Well hopefully it wont take that long but will def take you up on that offer. Do you got a secret honey hole or somethin?


----------



## Splittine (Nov 24, 2007)

FUPAGUNT said:


> Well hopefully it wont take that long but will def take you up on that offer. Do you got a secret honey hole or somethin?
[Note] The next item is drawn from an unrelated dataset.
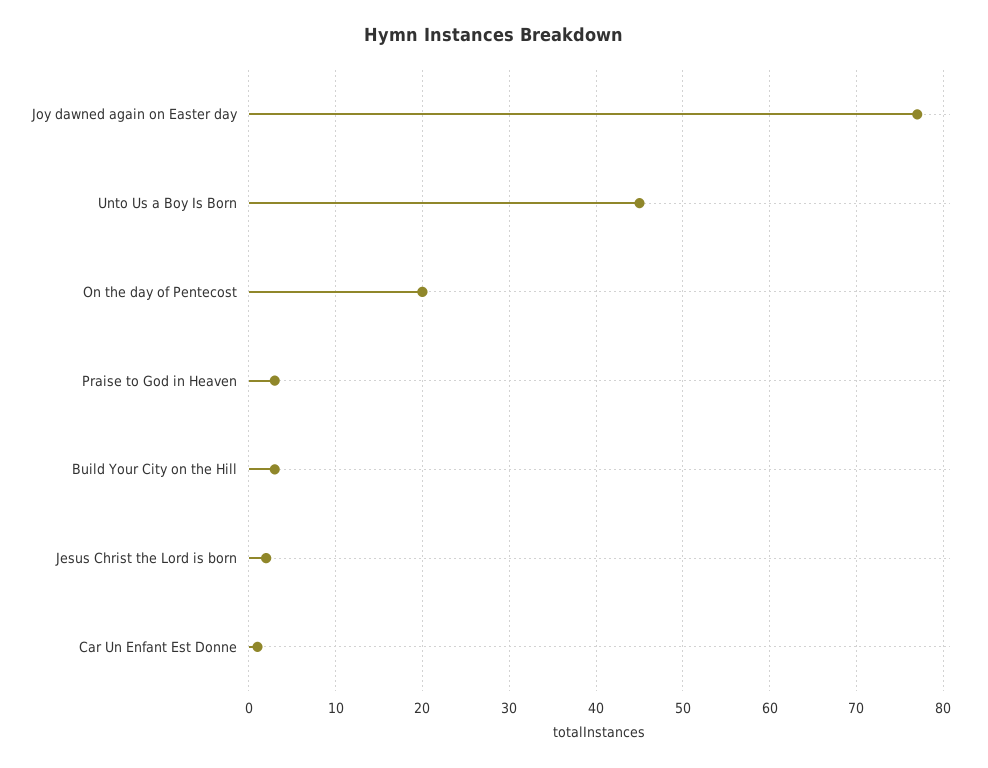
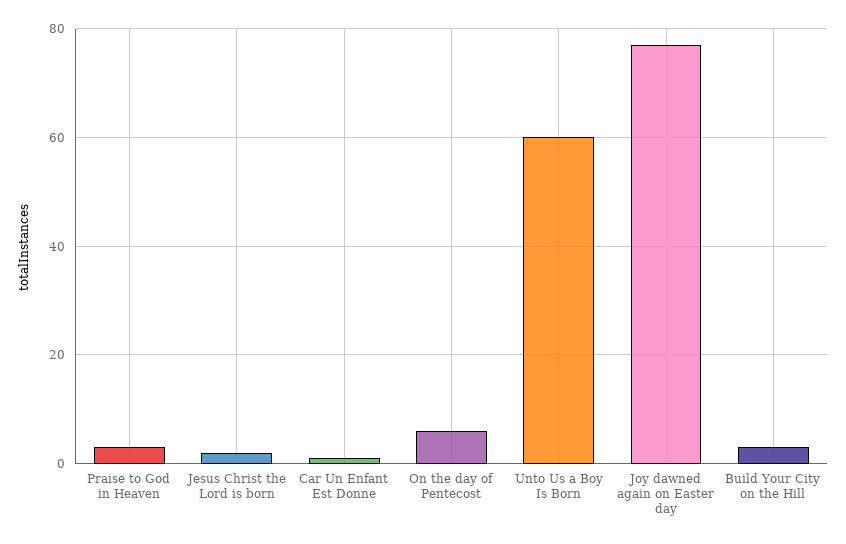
Unto Us a Boy Is Born: 45 -> 60
On the day of Pentecost: 20 -> 5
No they are just thick this time of year.


----------



## Baitcaster (Oct 4, 2007)

was wondering when that would happen since you can't shark fish off the Skyscraper .


----------



## Bean Counter (Nov 15, 2010)

It is up for discussion on the 11th and has not been decided yet. Go to the meeting and let them know what you think. Think about it if safety is the concern the pier is the best place because you can still shark fish from the beach, right in the middle of everyone. I would suggest you call the county commissioner for Navarre, Jim Melvin, and let him know what you think. Never tried to catch a shark from the pier on purpose but, I have hooked a few while fishing there, kind of hard not to sometimes.


----------



## SaltJunkie0226 (Jun 26, 2011)

FEw Kings in Pcola last few days. Very slow. I hear Navaree is the place to be. I will be out there next week some time.


----------



## stevesmi (Mar 15, 2012)

funny i was surf fishing and caught a shark the other day and a tourist was walking by and told me "let it go!!" and was freaking out, trying to persuade me to throw it back. i looked up at her and said calmly "ok i will, can i get the hook out first?" sheesh, give me a chance to get the hook out lady!


----------



## leeroy87 (May 20, 2012)

update on this?


----------



## Buddy28030 (May 27, 2012)

Don't quote me on this but I am pretty sure they voted not to ban shark fishing.


----------



## Pier#r (Oct 2, 2007)

From PPFF 'Navarre':


> author=MS PAT link=topic=2357.msg12451#msg12451 date=1339454405]
> THANKS FOR A GREAT TURNOUT THIS MORNING thumps up THE COMMISSIONERS DO NOT WANT TO STOP SHARK FISHING ON THE PIER. THE BIG ISSUE WAS ABOUT BEACHING A SHARK THRU THE "SWIMMING AREA" IN FRONT OF THE SUMMER WINDS CONDO. WELL NOW, EVERYBODY KNOWS THAT NOBODY RESPECTS THE 300 FT. AREA AROUND THE PIER - EVEN THE COMMISSIONERS.. ERNIE POLK THAT IS THE KING OF SHARK FISHING ON OUR PIER, PROPOSED THAT NO SHARKS BE "BEACHED" DURING DAYLIGHT HOURS FROM MAY 10TH THRU SEPT 10TH WHICH IS THE PRIME TOURIST TIME. THE COMMISSIONERS ARE IN FAVOR OF THIS. ANSWERS WILL BE COMING THURSDAY. THEY WILL ALSO MAKE A RULING ON PEOPLE WITH PHYSICAL DISABILITIES (WHEELCHAIR) BEING ABLE TO FISH FREE. THE COUNTY ATTORNEY WILL GIVE A DEFINITION OF WHAT THAT WOULD BE AFTER RESEARCHING THE AMERICANS WITH DISABILITY ACT AND GIVE USE AN ANSWER ON THURSDAY ALSO. PLEASE COME OUT AND SUPPORT US ON THURSDAY.


:thumbup:


----------



## Gaff (Jan 20, 2012)

Sweet. That's great news.


----------



## fisheye48 (Sep 28, 2007)

i dont pier or shark fish but either way its a win for fishermen!!!!!


----------



## Pier#r (Oct 2, 2007)

*One more thing...*

Email county commisioners tonite!

Fromm PPFF


ms pat link=topic=2398.msg12566#msg12566 date=1339617543 said:


> found out just now that 3 of the 5 county commissioners are willing to leave the shark fishing as is with no changes. Please send emails letting them know that it's alright with you if they do (no restrictions added to the fwc regs) this great for us email :[email protected] everybody reading this send it in tonight!! Meeting is 0900 tomorrow.
> Thanks from me and the pier staff


----------



## Phat Old Man (May 24, 2012)

No Ban!


----------